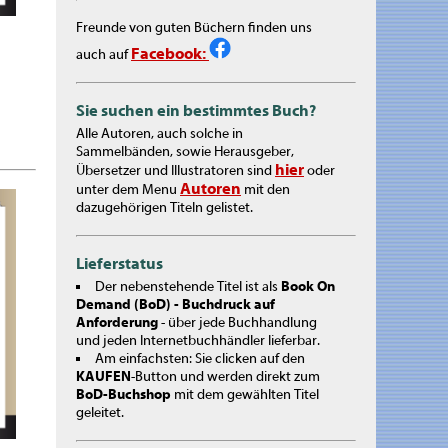
Freunde von guten Büchern finden uns
Facebook:
auch auf
Sie suchen ein bestimmtes Buch?
Alle Autoren, auch solche in
Sammelbänden, sowie Herausgeber,
hier
Übersetzer und Illustratoren sind
oder
Autoren
unter dem Menu
mit den
dazugehörigen Titeln gelistet.
Lieferstatus
Der nebenstehende Titel ist als
Book On
Demand (BoD) - Buchdruck auf
Anforderung
- über jede Buchhandlung
und jeden Internetbuchhändler lieferbar.
Am einfachsten: Sie clicken auf den
KAUFEN
-Button und werden direkt zum
BoD-Buchshop
mit dem gewählten Titel
geleitet.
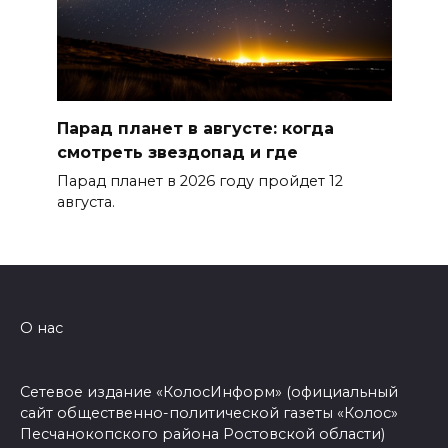
Парад планет в августе: когда
смотреть звездопад и где
Парад планет в 2026 году пройдет 12
августа.
О нас
Сетевое издание «КолосИнформ» (официальный
сайт общественно-политической газеты «Колос»
Песчанокопского района Ростовской области)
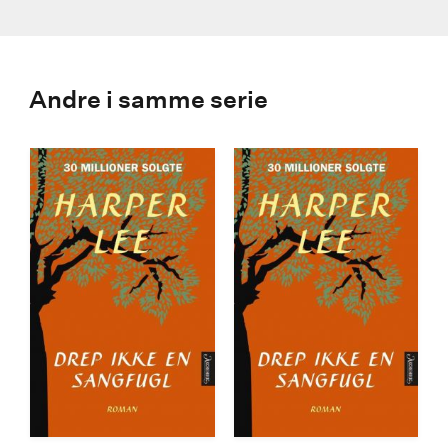
Andre i samme serie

********************

**Work to complete:** Go through the listing, find each line with the word "Autoren", and copy it.

**Finished exercise:**
Alle Autoren, auch solche in
Autoren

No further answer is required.